Maka dari itu pilihan kata dalam puisi harus benar-benar kata yang mewakili apa yang dirasakan oleh
penulisnya agar pembaca dapat merasakan apa yang dirasakan oleh penulis puisi tersebut.

PENGIMAJIAN

¡ Pengimajian atau daya bayang adalah kemampuan menciptakan citra atau bayangan dalam benak
pembaca. Dengan daya bayang, puisi tidak hanya digunakan sebagai sarana memberitahukan apa
yang dialami atau dirasakan penulis saja, melainkan juga sebagai alat merasakan apa yang dirasakan,
melihat apa yang dilihat, dan mendengar segala sesuatu yang didengar oleh penulis. Daya bayang
dapat penulis ciptakan dengan menempuh beberapa cara yang di antaranya (1) penggunaan kata-
kata kias, (2) penggunaan lambang-lambang, dan (3) penggunaan pigura-pigura bahasa, seperti
metafora, metonimia, personifikasi, dan sebagainya.

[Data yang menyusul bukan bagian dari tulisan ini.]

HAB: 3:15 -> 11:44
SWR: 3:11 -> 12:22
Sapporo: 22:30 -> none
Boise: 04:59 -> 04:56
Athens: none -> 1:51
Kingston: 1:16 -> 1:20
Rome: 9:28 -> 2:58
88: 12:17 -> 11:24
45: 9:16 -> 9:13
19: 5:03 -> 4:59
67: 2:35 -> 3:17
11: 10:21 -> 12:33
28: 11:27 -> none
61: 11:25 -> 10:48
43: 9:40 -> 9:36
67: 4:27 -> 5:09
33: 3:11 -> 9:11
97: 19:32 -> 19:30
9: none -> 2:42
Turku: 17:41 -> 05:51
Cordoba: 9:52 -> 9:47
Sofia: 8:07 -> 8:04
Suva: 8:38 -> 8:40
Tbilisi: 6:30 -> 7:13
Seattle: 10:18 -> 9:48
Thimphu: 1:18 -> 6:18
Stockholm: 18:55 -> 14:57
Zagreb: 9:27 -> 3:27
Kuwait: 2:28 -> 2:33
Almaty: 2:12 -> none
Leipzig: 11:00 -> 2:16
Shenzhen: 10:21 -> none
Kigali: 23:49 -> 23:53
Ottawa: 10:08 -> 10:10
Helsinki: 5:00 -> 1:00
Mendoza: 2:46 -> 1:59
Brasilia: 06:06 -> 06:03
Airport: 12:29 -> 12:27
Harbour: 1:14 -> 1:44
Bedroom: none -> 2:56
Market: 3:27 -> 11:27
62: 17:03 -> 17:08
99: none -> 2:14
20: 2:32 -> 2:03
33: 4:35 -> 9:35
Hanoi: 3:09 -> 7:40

Contoh Daya Bayang dalam Puisi.

¡ AKU

Aku ini binatang jalang

Dari kumpulanya terbuang

……………………………..

Chairil Anwar

Penggunaan kata-kata kias dalam puisi”Aku” terlihat pada “Aku ini binatang jalang” yang bermaksud
“pemberontak” dan “Dari kumpulanya terbuang” untuk mengiaskan “tidak mau mengikuti aturan
umum”. Kata kias yang digunakan memiliki pengaruh yang amat kuat karena di balik kata-kata itu
terkandung makna yang jelas yang gampang ditangkap oleh pancaindra.

¡ TERATAI

Kepada Ki Hajar Dewantara


Dalam kebun tanah airku

Tumbuh sekuntum bunga teratai;

Tersembunyi kembang indah permai.

Tak terlihat orang yang lalu.

Akarnya tumbuh di hati dunia,

……………………………………………..

Sanusi Pane

¡ Puisi “ Teratai” tersebut adalah contoh penggunaan lambang dalam penulisan puisi. Bunga teratai
yang menjadi ibarat dari Ki Hajar Dewantara (Suharianto: 2005). Menurut Jabrohim dkk (2003:36)
hal-hal yang berkaitan dengan citra ataupun citraan disebut pencitraan atau pengimajian.
Pengimajian digunakan untuk memberi gambaran yang jelas, menimbulkan suasana khusus,
membuat hidup (lebih hidup) gambaran dalam pikiran dan pengindraan, untuk menarik perhatian,
untuk memberikan kesan mental, atau bayangan visual penyair menggunakan gambaran-gambaran
angan.

¡ Pencitraan atau pengimajian dapat dikelompokkan menjadi tujuh macam, yaitu (1) citraan
penglihatan, yang dihasilkan dengan memberi rangsangan indra penglihatan, yang dihasilkan dengan
memberi rangsangan indra penglihatan sehingga hal-hal yang tidak terlihat seolah-olah kelihatan, (2)
citraan pendengaran yang dihasilkan dengan menyebutkan atau menguraikan bunyi suara atau
berupa onomatope dan persajakan yang berturut-turut, (3) citraan penciuman, (4) citraan
pencecapan, (5) citraan rabaan, yakni citraan yang berupa rangsangan-rangsangan kepada perasaan
atau sentuhan, (6) citraan pikiran/intelektual, yakni citraan yang dihasilkan oleh asosiasi pikiran, (7)
citraan gerak, dihasilkan dengan cara menghidupkan dan memvisualkan sesuatu hal yang tidak
bergerak menjadi bergerak (Jabrohim dkk 2003:39).

KATA KONKRET

¡ Menurut Jabrohim dkk (2003:41) kata konkret adalah kata-kata yang digunakan oleh penyair untuk
menggambarkan suatu lukisan keadaan atau suasana batin dengan maksud untuk membangkitkan
imaji pembaca. Sebagai contoh yang diungkapkan oleh Jabrohim, untuk melukiskan dunia pengemis
yang penuh kemayan, penyair menulis: Hidup dari kehidupan angan-angan yang
gemerlapan/gembira dari kemayaan ruang. Untuk melukiskan kedukaannya, penyair menulis: bulan
di atas itu tak ada yang punya/kotaku hidupnya tak punya tanda.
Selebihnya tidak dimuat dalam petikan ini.